Kidney Transplantation

 Kidney Transplantation Is an Alternative To Dialysis

Kidney transplantation is one of three treatment options that are available when an individual suffers
 irreversible kidney failure: 

  • Hemodialysis, 
  • Peritoneal dialysis, or 
  • kidney transplantation. 

Since dialysis may involve years, possibly even a lifetime, of treatment, many kidney failure patients choose kidney transplantation.

In general, kidney transplantation offers a better long term quality of life, higher overall energy levels and freedom of movement, and fewer restrictions on the patient's diet. 

A healthy kidney can come from a living donor who is a relative.

A kidney can also be "harvested" from a non-relative who has recently passed away (known as a non-living donor).

In either case, transplantation is complicated because the patient's own immune system will "reject" the new organ. Therefore, the patient will need to suppress the immune system's attempts to repel the "invader."

There are currently three types of medications that can be taken to accomplish this supression.

  • Cyclosporine or tacrolimus or sirolimus. 
  • Some type of steroid, and 
  • mycophenolate mofetil, azathioprine or rapamycin. 

A range of side effects from these medications can complicate recovery. These could include

  • high blood pressure, 
  • weight gain and an 
  • higher risk of infections and tumors. 

Fortunately, most patients are able to manage these side effects adequately and lead a relatively normal life. 

While kidney transplants have had a growing success rate through the years, some operations still fail and the kidney is rejected by the immune system. In such cases, there may need to be a second transplant.

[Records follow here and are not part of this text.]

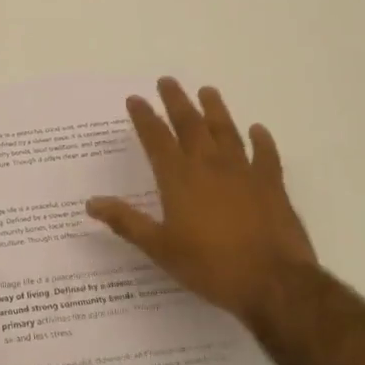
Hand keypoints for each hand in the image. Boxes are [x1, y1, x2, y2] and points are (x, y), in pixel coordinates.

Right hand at [85, 77, 317, 322]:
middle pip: (190, 124)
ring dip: (215, 109)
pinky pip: (266, 155)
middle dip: (176, 101)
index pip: (156, 138)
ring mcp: (244, 172)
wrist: (273, 283)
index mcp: (179, 178)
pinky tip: (257, 129)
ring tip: (207, 91)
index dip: (144, 117)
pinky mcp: (272, 185)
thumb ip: (126, 221)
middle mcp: (209, 166)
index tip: (135, 99)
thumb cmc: (210, 266)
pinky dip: (261, 140)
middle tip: (167, 80)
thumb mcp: (159, 248)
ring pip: (226, 131)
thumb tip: (91, 203)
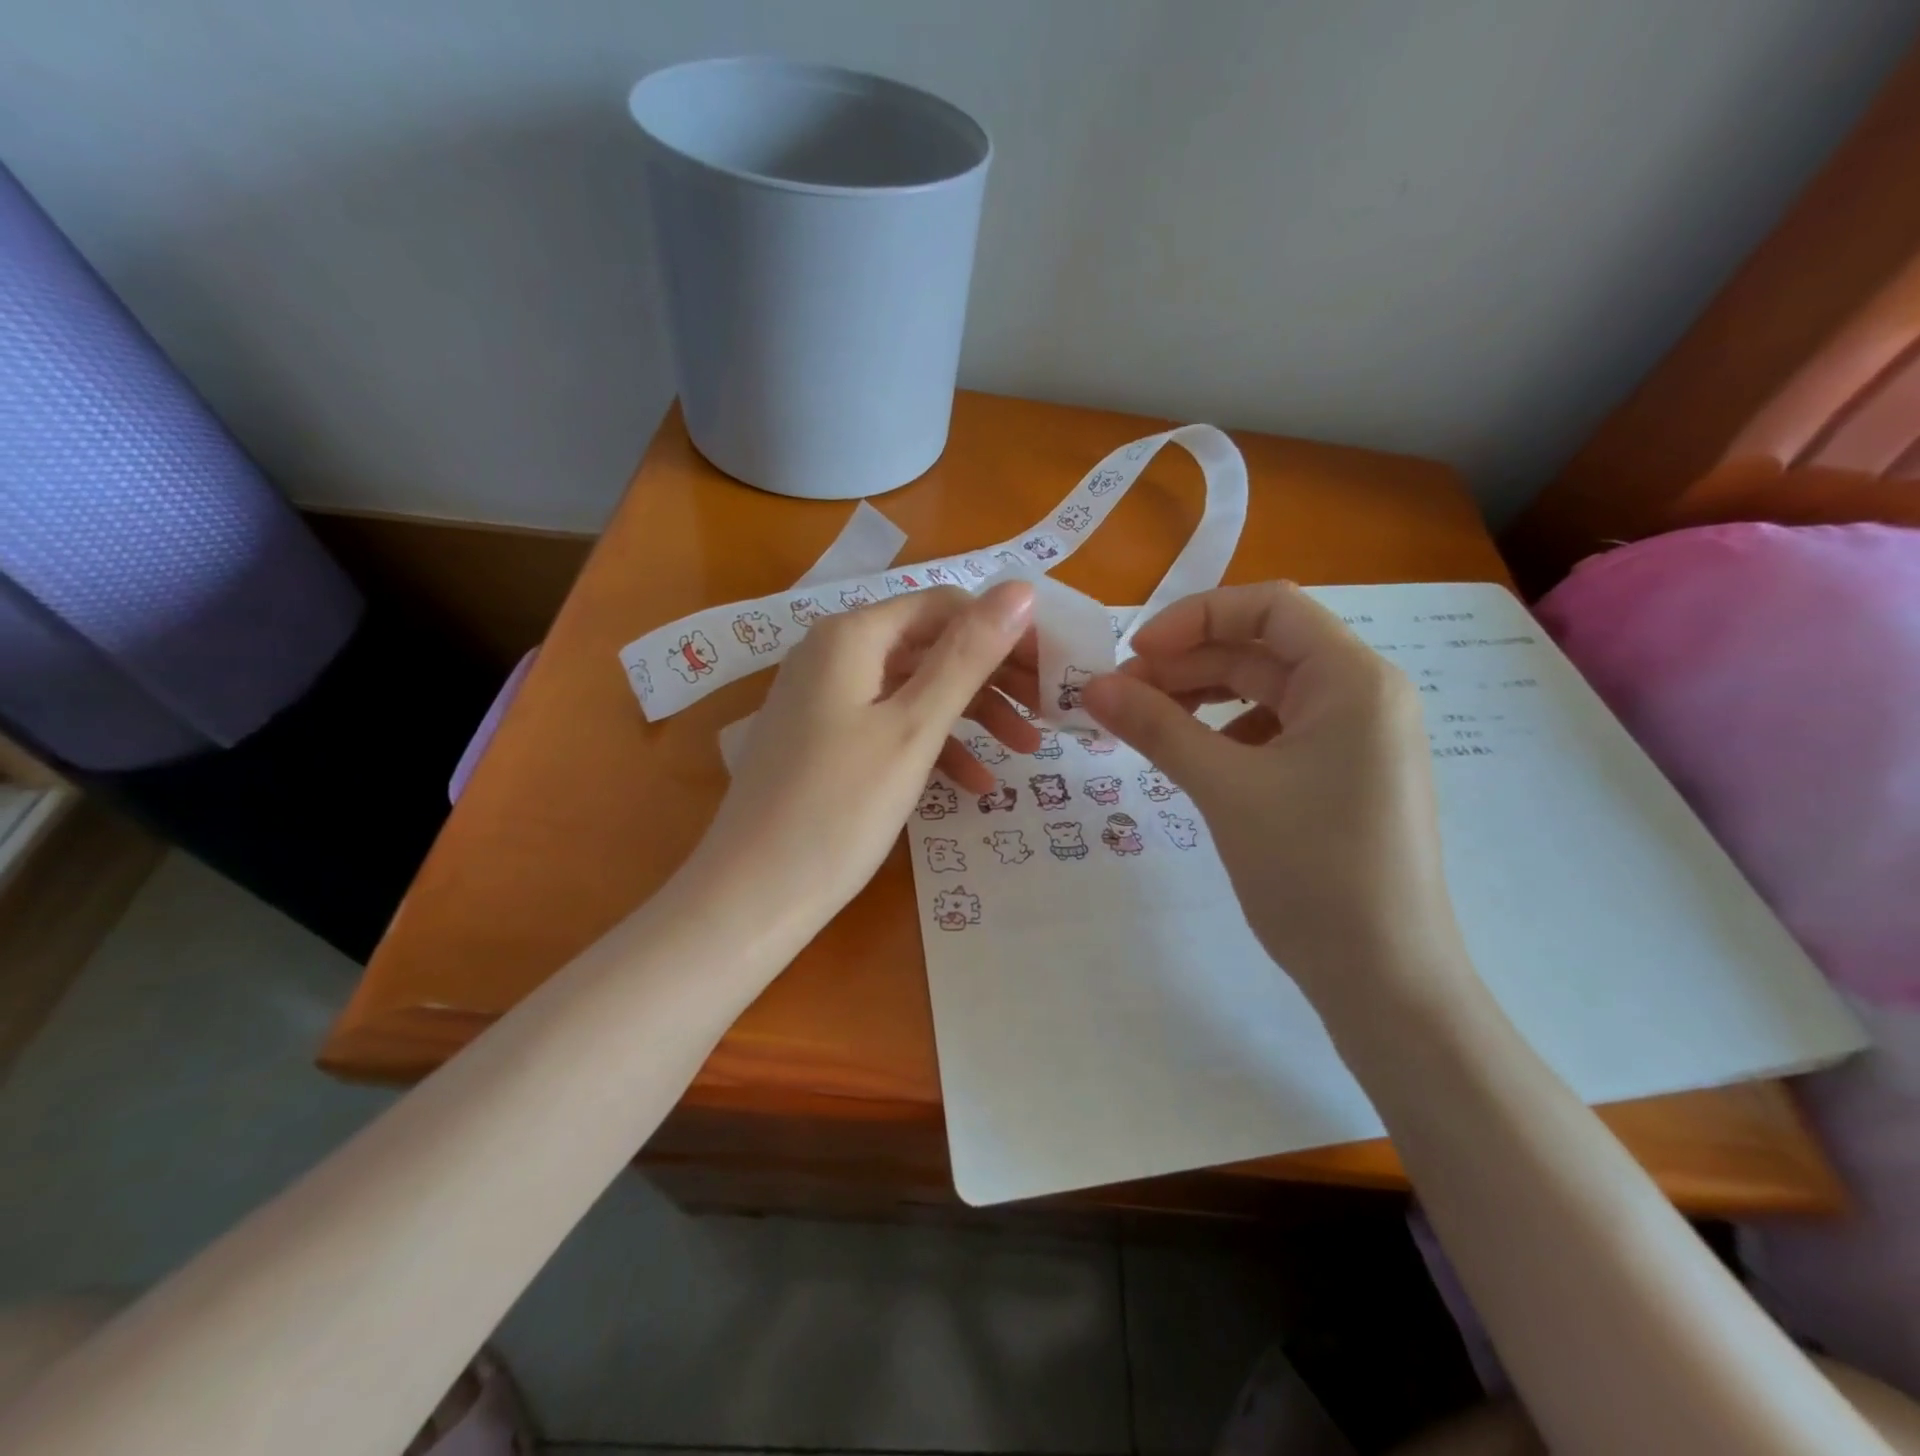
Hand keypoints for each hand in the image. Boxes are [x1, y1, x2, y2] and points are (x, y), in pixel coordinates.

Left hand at [683, 582, 1039, 940]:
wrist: (751, 897)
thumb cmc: (838, 809)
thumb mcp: (913, 729)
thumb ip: (967, 657)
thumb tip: (1020, 590)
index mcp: (851, 636)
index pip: (945, 606)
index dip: (1003, 630)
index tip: (1053, 669)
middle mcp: (833, 654)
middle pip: (930, 645)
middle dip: (993, 676)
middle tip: (1049, 710)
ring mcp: (824, 700)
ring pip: (914, 689)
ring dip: (972, 715)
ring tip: (1027, 750)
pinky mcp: (823, 741)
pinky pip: (890, 726)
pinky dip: (933, 746)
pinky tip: (975, 784)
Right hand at [1083, 581, 1469, 1004]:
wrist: (1385, 979)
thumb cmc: (1311, 871)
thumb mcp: (1224, 788)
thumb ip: (1156, 727)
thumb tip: (1091, 687)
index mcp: (1352, 679)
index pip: (1269, 606)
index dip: (1194, 618)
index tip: (1136, 654)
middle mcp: (1362, 695)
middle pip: (1261, 649)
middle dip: (1188, 664)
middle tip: (1122, 697)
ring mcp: (1356, 738)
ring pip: (1265, 691)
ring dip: (1202, 698)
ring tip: (1148, 725)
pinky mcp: (1343, 776)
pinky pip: (1275, 731)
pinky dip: (1227, 733)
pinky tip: (1195, 760)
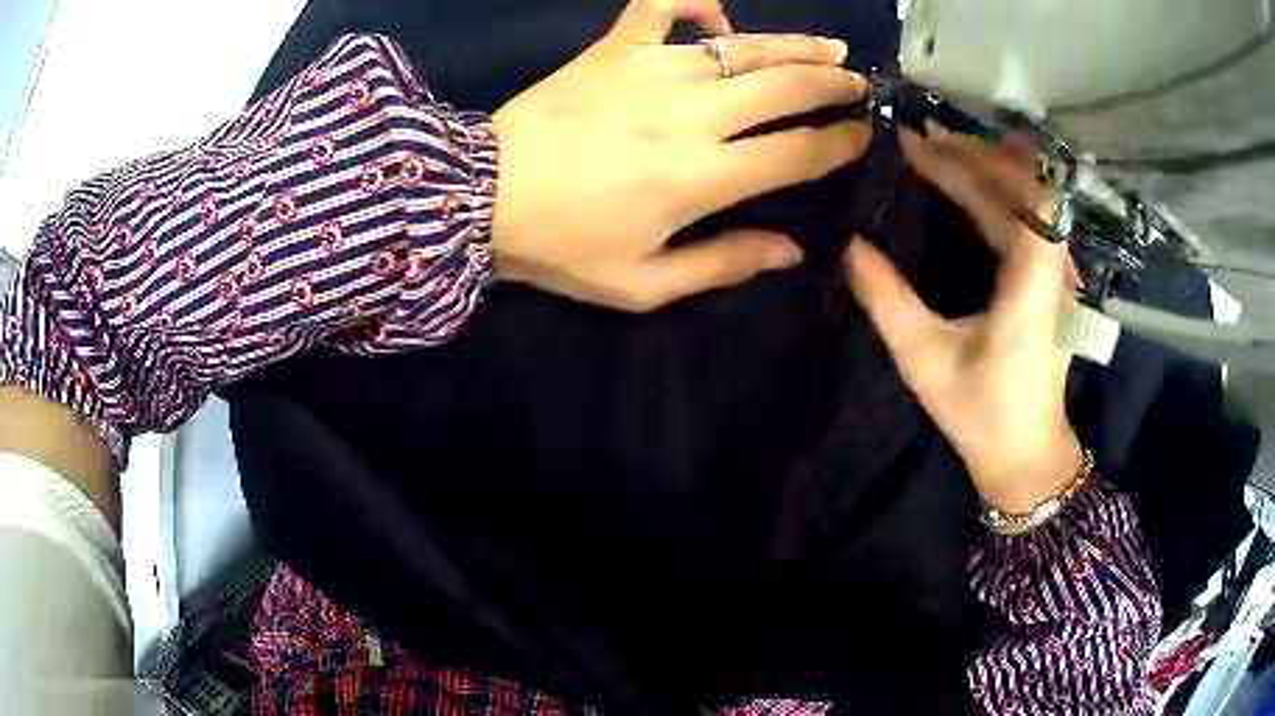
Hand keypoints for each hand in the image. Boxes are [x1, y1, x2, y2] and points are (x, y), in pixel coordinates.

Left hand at [491, 0, 870, 310]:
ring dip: (796, 45)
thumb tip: (791, 251)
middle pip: (786, 87)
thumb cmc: (561, 247)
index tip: (862, 135)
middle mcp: (690, 114)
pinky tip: (716, 16)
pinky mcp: (615, 48)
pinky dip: (695, 1)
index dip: (840, 142)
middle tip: (858, 86)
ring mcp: (652, 70)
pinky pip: (662, 4)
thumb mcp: (643, 283)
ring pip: (745, 45)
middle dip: (834, 85)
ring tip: (831, 49)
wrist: (480, 197)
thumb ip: (722, 264)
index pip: (798, 151)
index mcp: (701, 177)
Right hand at [845, 125, 1081, 513]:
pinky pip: (1030, 217)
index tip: (920, 147)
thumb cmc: (981, 413)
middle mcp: (1054, 271)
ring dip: (988, 168)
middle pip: (1025, 189)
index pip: (1018, 200)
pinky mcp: (1051, 281)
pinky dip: (1000, 189)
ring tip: (941, 149)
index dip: (972, 165)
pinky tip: (975, 177)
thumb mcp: (925, 361)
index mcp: (1032, 288)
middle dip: (973, 157)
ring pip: (1030, 199)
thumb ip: (888, 301)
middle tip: (921, 140)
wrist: (1025, 453)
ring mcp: (1058, 274)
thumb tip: (852, 246)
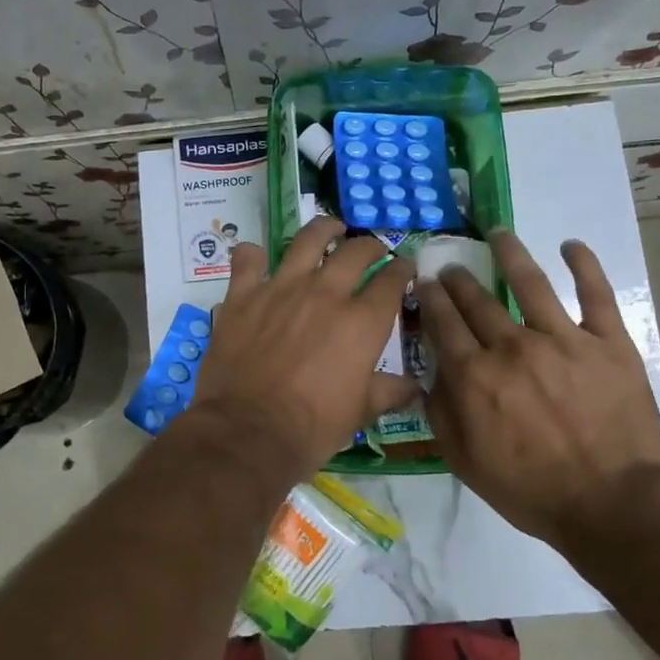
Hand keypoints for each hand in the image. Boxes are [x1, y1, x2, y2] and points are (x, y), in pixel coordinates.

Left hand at [187, 218, 417, 484]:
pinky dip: (253, 254)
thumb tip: (415, 386)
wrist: (248, 431)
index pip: (392, 282)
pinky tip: (257, 256)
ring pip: (307, 239)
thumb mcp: (359, 412)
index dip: (403, 270)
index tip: (405, 267)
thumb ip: (388, 391)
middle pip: (355, 251)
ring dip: (323, 229)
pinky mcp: (244, 294)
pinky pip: (248, 259)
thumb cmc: (311, 427)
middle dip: (370, 246)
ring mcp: (281, 288)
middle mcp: (326, 293)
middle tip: (371, 250)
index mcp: (362, 322)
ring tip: (330, 228)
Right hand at [416, 232, 659, 544]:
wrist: (611, 504)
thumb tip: (429, 376)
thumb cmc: (531, 489)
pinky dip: (584, 265)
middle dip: (458, 279)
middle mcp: (512, 347)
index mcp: (475, 375)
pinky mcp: (608, 343)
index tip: (424, 283)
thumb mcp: (465, 462)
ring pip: (529, 283)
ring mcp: (563, 339)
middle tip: (451, 267)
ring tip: (498, 234)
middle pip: (476, 300)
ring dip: (509, 253)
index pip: (443, 323)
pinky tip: (571, 245)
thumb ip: (441, 414)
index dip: (430, 298)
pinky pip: (595, 295)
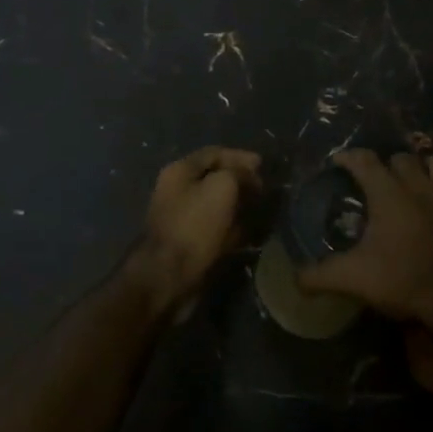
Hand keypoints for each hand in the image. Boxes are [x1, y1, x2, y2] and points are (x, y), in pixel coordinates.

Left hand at [128, 146, 261, 312]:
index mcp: (180, 171)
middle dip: (242, 182)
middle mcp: (178, 191)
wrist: (168, 277)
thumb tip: (248, 176)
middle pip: (215, 179)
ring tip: (262, 211)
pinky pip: (216, 229)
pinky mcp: (190, 244)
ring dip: (240, 206)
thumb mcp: (222, 187)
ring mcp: (183, 218)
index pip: (214, 154)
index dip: (240, 157)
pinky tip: (251, 233)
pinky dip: (233, 229)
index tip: (263, 166)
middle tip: (264, 190)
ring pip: (218, 205)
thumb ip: (238, 173)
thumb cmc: (195, 225)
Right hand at [298, 150, 432, 329]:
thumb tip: (295, 277)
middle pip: (399, 158)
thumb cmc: (403, 281)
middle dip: (384, 165)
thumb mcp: (354, 280)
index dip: (348, 157)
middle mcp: (418, 185)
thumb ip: (320, 275)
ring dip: (419, 168)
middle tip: (374, 183)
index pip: (364, 159)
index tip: (337, 163)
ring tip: (409, 183)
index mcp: (388, 194)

Most private health insurance policies cover kidney transplantation costs.

Medicare also covers about eighty percent of the cost of the procedure. Medicare Part B covers much of the expense of anti-supression drugs, but not most other medications that may be needed.

For some people, especially younger ones, Medicare coverage ends after 36 months. However, those who qualify for Medicare because of age or disability may be covered for the cost of anti-rejection drugs beyond that period.